[PROVIDED DATA]:
§ §

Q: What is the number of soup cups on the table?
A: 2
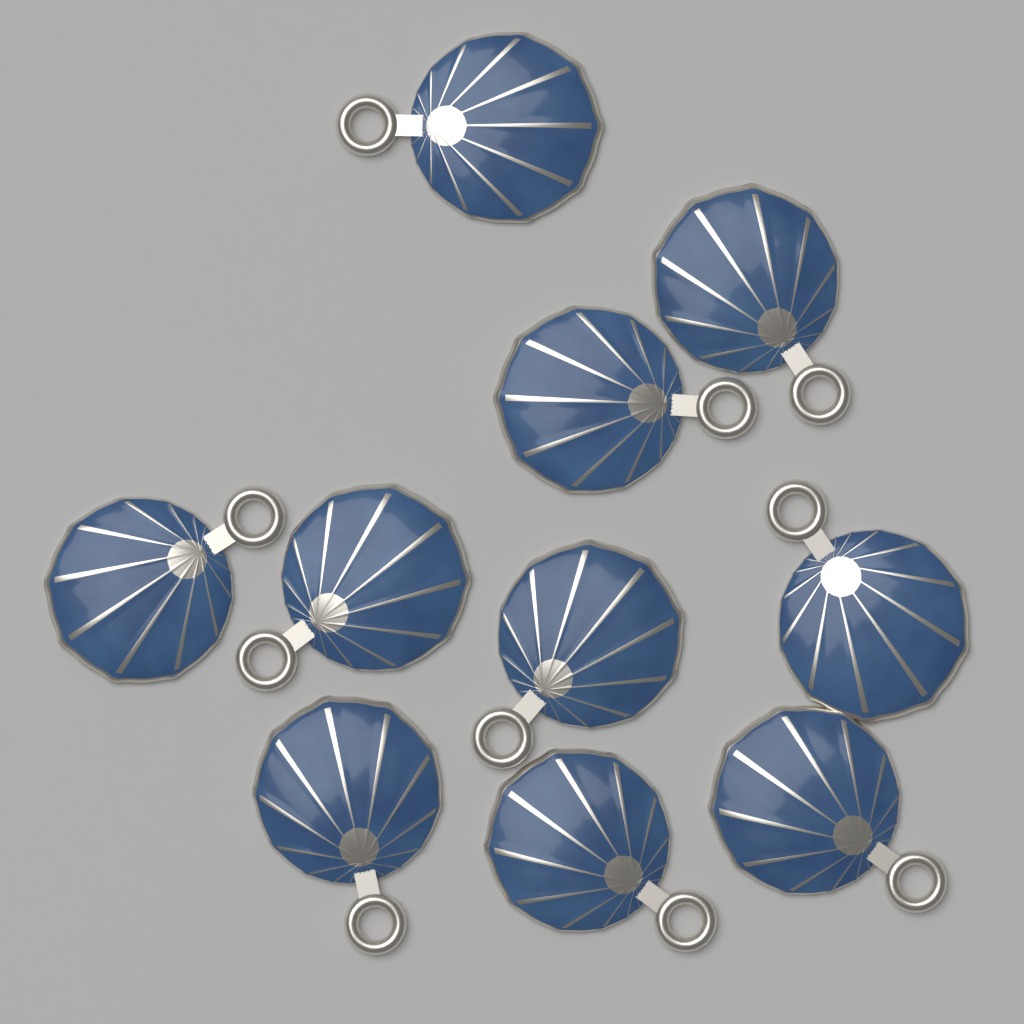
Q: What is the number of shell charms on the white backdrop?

§ §

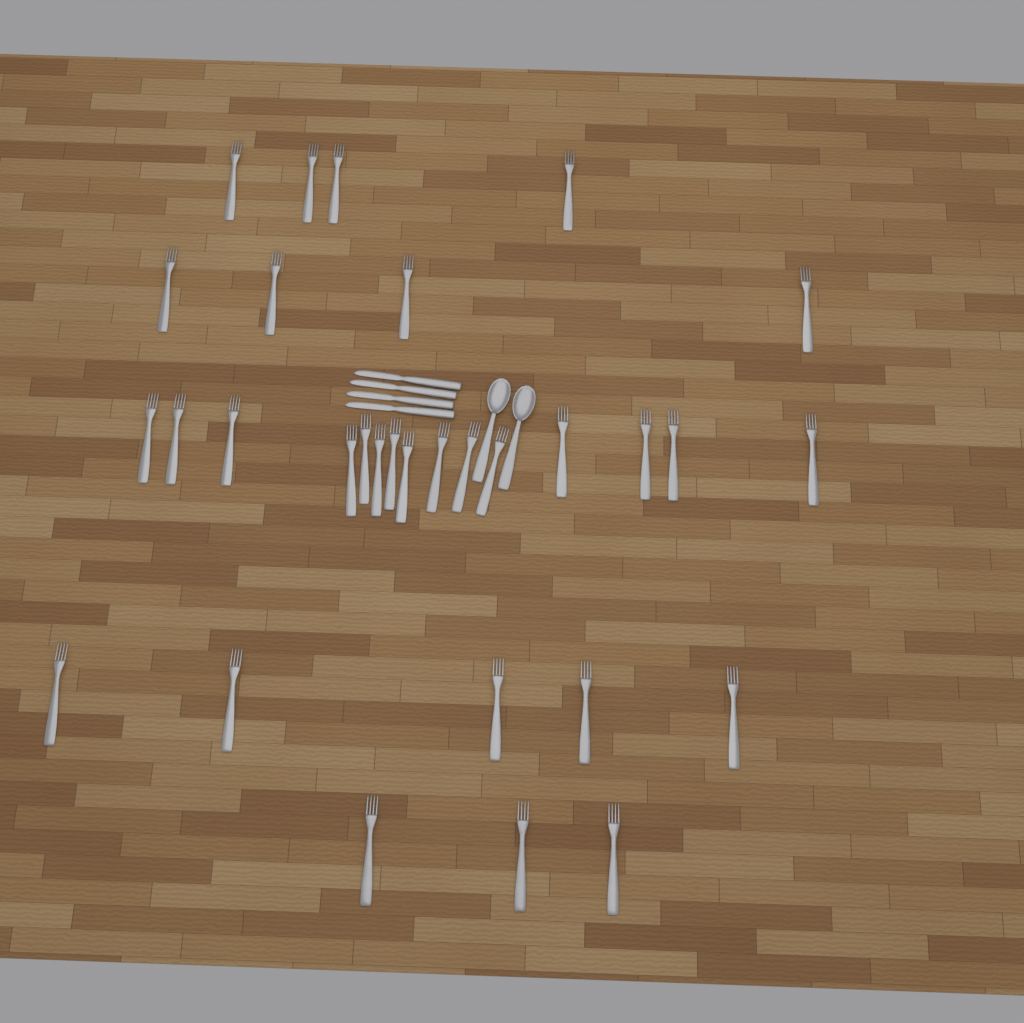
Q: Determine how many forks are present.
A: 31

§ §

[DESCRIPTION OF THE TASK]: Which lines in the material above contain the string "number", with case counting? Copy each of those lines in full.

[FINAL RESULT]:
Q: What is the number of soup cups on the table?
Q: What is the number of shell charms on the white backdrop?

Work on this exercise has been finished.